*CONSEGNA 1*. Trascrivi dal brano sulle tre buone notizie tutto il passo che va da "La terza buona" giù fino a "tutto il Paese.", senza cambiare nulla.
*CONSEGNA 2*. Per favore, prosegui il brano sulle tre buone notizie, riprendendo subito dopo la sua ultima frase.

*ESTRATTO DEL TESTO*.
....

La prima buona notizia riguarda la decisione della Corte d’Appello federale degli Stati Uniti di annullare la sentenza, fortemente voluta dall’amministrazione Biden, sentenza con cui, solo due giorni prima, il giudice Robert Pitman aveva cercato di bloccare la «legge sul battito cardiaco» del Texas. Tentativo vano, non essendovi motivi sufficienti per attuarlo: in pochi giorni la nuova normativa aveva già salvato centinaia di vite umane.

La seconda buona notizia riguarda il nome del nuovo premier del Nuovo Galles del Sud dopo le dimissioni di Gladys Berejiklian a causa di un’indagine per corruzione, in cui sarebbe rimasta coinvolta: a capo dello Stato federato australiano ora c’è Dominic Perrottet, cattolico, noto per le sue posizioni decisamente pro-life e pro-family. Si è sempre opposto alle “nozze” Lgbt, all’ideologia gender ed alla legislazione pro-aborto, mentre ha promosso in ogni modo la famiglia, nucleo fondamentale della società, ed i suoi valori.

La terza buona notizia riguarda, invece, il successo della Marcia per la Vita svoltasi col sostegno dell’episcopato lo scorso 3 ottobre non solo a Città del Messico, dove sono confluite decine di migliaia di persone (300 mila secondo gli organizzatori, 150 mila secondo la Protezione Civile), ma anche in altre 75 località dello Stato americano. Tantissime le famiglie, i giovani, i gruppi ed anche i vescovi presenti. Un segnale forte a favore della vita umana, questo, dopo le sentenze con cui la Corte Suprema aveva cercato di depenalizzare l’aborto in tutto il Paese.

....

*DATI IN ESAME*.
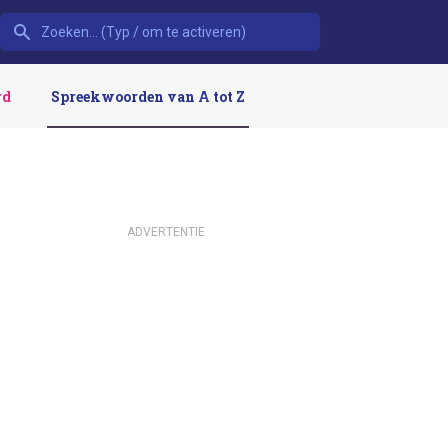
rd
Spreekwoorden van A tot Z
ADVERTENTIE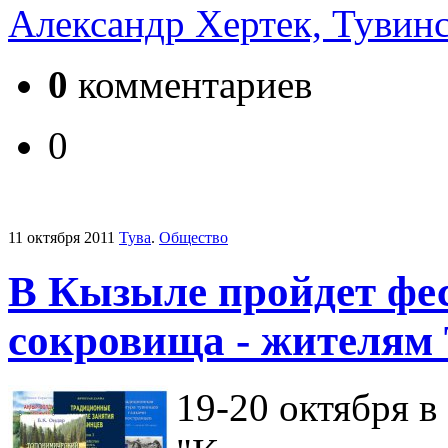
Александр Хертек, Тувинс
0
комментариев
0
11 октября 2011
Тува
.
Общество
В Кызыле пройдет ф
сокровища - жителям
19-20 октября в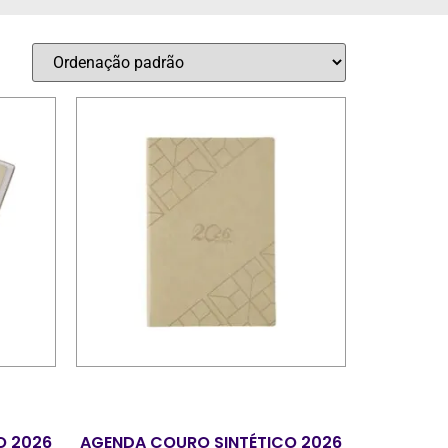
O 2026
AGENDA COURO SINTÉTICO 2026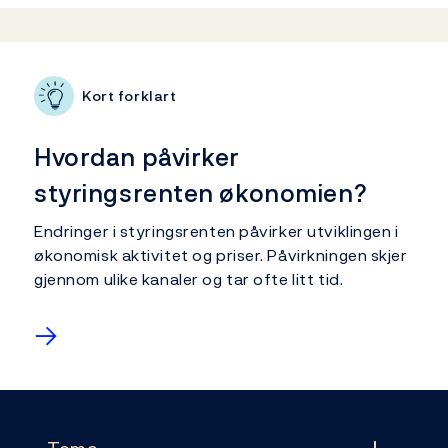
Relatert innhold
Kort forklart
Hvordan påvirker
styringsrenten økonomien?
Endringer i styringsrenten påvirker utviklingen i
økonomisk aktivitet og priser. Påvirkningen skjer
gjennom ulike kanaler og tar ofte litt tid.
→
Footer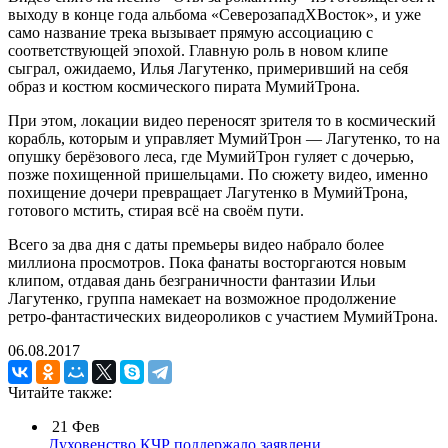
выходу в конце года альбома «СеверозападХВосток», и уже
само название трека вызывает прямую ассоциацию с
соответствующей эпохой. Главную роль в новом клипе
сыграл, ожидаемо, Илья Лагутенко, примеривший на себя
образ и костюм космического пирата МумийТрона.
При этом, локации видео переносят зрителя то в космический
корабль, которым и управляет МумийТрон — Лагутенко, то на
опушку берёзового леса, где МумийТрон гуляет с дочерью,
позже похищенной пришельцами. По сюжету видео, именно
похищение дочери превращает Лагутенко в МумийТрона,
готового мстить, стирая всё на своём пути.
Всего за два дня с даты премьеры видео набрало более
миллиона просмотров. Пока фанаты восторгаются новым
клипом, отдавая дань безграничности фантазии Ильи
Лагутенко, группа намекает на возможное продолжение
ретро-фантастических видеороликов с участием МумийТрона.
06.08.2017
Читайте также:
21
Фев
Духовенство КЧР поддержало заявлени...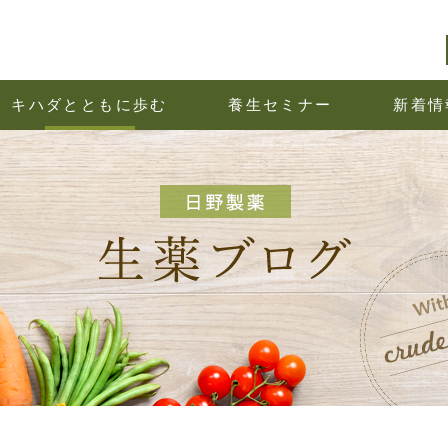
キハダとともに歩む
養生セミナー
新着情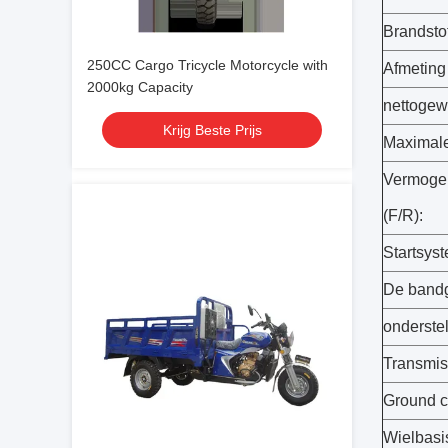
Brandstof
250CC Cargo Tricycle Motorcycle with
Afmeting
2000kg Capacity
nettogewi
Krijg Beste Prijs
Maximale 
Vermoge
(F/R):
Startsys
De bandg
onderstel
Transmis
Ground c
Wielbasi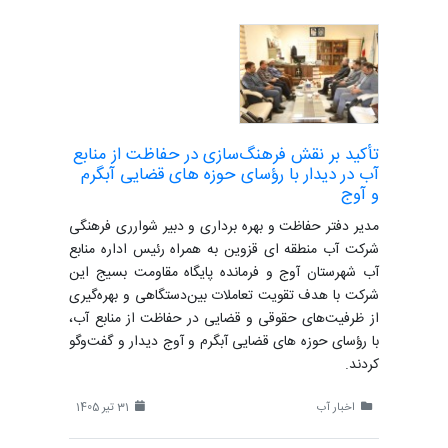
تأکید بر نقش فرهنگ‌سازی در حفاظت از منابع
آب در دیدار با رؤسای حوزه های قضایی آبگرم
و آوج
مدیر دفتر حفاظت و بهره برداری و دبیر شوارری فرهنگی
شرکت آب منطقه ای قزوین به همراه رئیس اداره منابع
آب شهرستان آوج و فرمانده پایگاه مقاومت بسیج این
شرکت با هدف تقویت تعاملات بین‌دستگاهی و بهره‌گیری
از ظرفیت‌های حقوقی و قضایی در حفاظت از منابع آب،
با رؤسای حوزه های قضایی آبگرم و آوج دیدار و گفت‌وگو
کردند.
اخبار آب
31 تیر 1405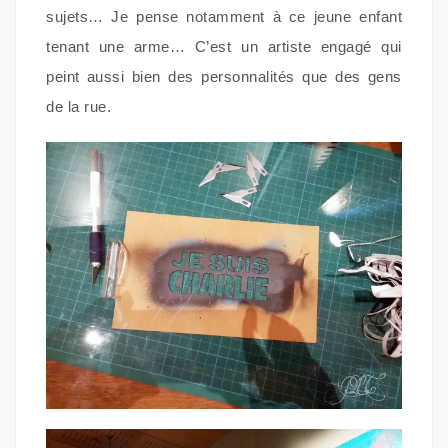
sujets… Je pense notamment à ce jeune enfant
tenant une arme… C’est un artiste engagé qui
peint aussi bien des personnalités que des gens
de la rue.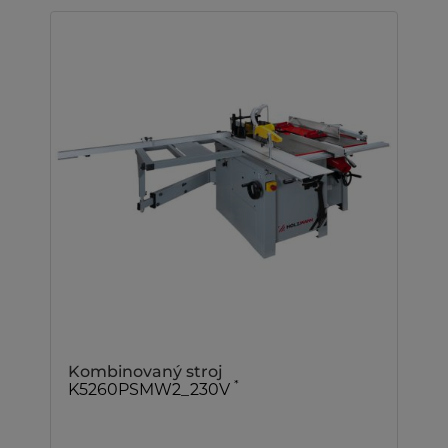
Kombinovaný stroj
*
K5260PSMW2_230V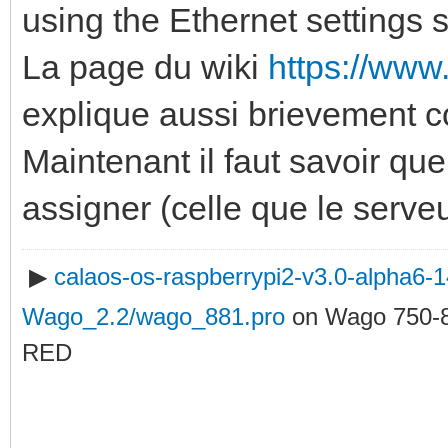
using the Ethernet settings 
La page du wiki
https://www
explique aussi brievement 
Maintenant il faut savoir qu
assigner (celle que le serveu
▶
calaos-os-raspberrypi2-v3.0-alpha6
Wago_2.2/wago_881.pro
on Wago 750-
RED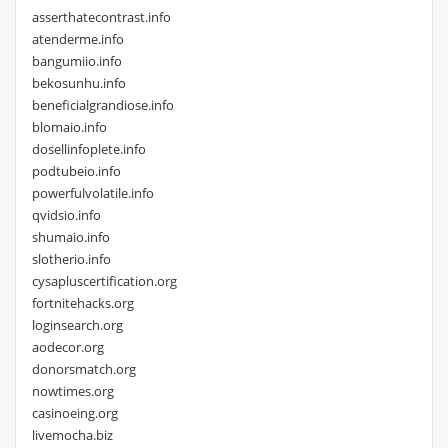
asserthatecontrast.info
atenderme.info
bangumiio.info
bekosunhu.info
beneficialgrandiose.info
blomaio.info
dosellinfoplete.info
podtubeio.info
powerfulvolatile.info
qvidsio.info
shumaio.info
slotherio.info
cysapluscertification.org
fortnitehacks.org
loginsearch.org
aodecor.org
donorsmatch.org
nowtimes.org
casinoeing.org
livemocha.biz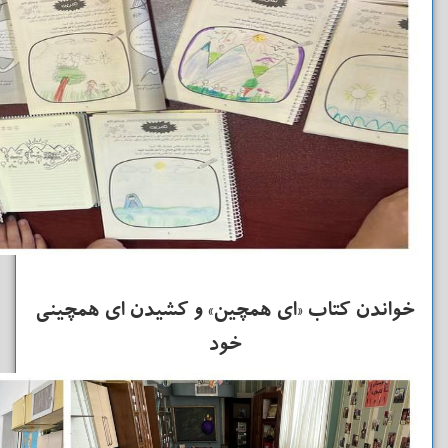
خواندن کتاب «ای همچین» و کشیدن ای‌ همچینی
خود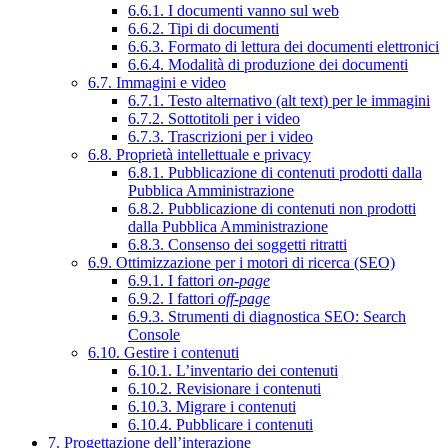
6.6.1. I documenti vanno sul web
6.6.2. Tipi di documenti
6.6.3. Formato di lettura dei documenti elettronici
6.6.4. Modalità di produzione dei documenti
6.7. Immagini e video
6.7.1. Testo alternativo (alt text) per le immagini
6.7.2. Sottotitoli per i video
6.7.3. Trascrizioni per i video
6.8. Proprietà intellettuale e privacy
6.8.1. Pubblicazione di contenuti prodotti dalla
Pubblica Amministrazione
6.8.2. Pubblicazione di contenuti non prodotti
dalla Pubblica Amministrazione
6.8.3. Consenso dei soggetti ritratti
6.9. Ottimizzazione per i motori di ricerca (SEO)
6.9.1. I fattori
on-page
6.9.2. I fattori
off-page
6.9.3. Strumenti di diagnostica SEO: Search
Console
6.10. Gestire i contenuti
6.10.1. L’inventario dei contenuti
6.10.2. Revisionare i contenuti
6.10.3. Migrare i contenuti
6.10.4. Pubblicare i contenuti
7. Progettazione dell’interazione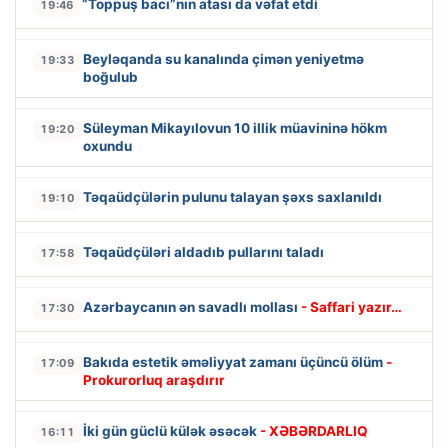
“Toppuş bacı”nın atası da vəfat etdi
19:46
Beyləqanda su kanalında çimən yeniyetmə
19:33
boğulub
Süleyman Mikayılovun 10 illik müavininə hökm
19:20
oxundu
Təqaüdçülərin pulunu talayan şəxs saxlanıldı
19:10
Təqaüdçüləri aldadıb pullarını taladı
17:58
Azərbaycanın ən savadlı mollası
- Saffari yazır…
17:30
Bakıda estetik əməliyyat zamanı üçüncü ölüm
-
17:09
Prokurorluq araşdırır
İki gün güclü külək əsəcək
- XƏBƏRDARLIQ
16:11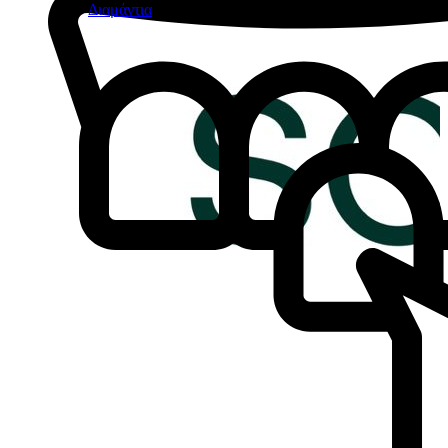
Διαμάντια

....

*SPAZIO RISPOSTA 1*.
La terza buona notizia riguarda, invece, il successo della Marcia per la Vita svoltasi col sostegno dell’episcopato lo scorso 3 ottobre non solo a Città del Messico, dove sono confluite decine di migliaia di persone (300 mila secondo gli organizzatori, 150 mila secondo la Protezione Civile), ma anche in altre 75 località dello Stato americano. Tantissime le famiglie, i giovani, i gruppi ed anche i vescovi presenti. Un segnale forte a favore della vita umana, questo, dopo le sentenze con cui la Corte Suprema aveva cercato di depenalizzare l’aborto in tutto il Paese.

*SPAZIO RISPOSTA 2*.
Non sono mancate, tuttavia, anche le brutte notizie. La prima è giunta dall’Argentina, dove è stata confermata la scandalosa condanna, emanata dalla Corte Suprema, ad un anno e 2 mesi, con la sospensione della pena, nonché a 2 anni e 4 mesi di interdizione dai pubblici uffici, nei confronti di un medico, “reo” soltanto di aver salvato la vita ad una donna ed a suo figlio.

Cos’è accaduto? Era il 2 aprile 2017, quando il dottor Leandro Rodriguez, di turno in ginecologia presso l’ospedale «Pedro Moguillansky di Cipolletti», si trovò di fronte il caso di una 19enne, che aveva iniziato l’aborto, ingerendo farmaci fornitele dall’ong La Revuelta (un nome, un programma). La donna aveva contrazioni, febbre alta e dolori acuti. Se il medico avesse proseguito l’aborto sarebbero state a rischio imminente di morte tanto la paziente quanto suo figlio, da cinque mesi nel suo grembo. Per questo decise di interrompere la procedura e di salvare entrambi, ciò che gli è costato una denuncia e, due anni fa, la condanna. A nulla è valso il ricorso presentato: è stato respinto, secondo il suo avvocato, Daminán Torres, senza aver «nemmeno approfondito la questione». Una decisione ideologica, quindi, che non scoraggia più di tanto il sanitario, pronto ora a rivolgersi ad un organismo internazionale, per ottenere giustizia. Nel frattempo, proseguirà la propria attività nel settore privato, essendo stato temporaneamente escluso soltanto dai pubblici servizi.

Un’altra brutta notizia giunge dal Messico, dove la Corte Suprema di Giustizia ha di fatto cancellato l’obiezione di coscienza all’aborto. Arturo Zaldívar, presidente della Corte, ha cercato di giustificare l’ingiustificabile, sostenendo di non aver, in realtà, azzerato tale facoltà, bensì di aver soltanto “bilanciato” diversi diritti. In realtà, le cose stanno diversamente.

L’obiezione di coscienza viene ora ritenuta valida, infatti, dalla Corte Suprema esclusivamente quando non sussistano rischi di vita per la donna, quando non si debbano eseguire interventi d’emergenza e quando la paziente non ricavi danni fisici o psicologici dal mancato aborto. In una parola, sempre, poiché è sempre possibile far rientrare la richiesta in una di queste categorie. Ora è sufficiente che l’esecutivo decida le sanzioni relative – ciò che non è evidentemente competenza della Corte Suprema – ed il gioco è fatto.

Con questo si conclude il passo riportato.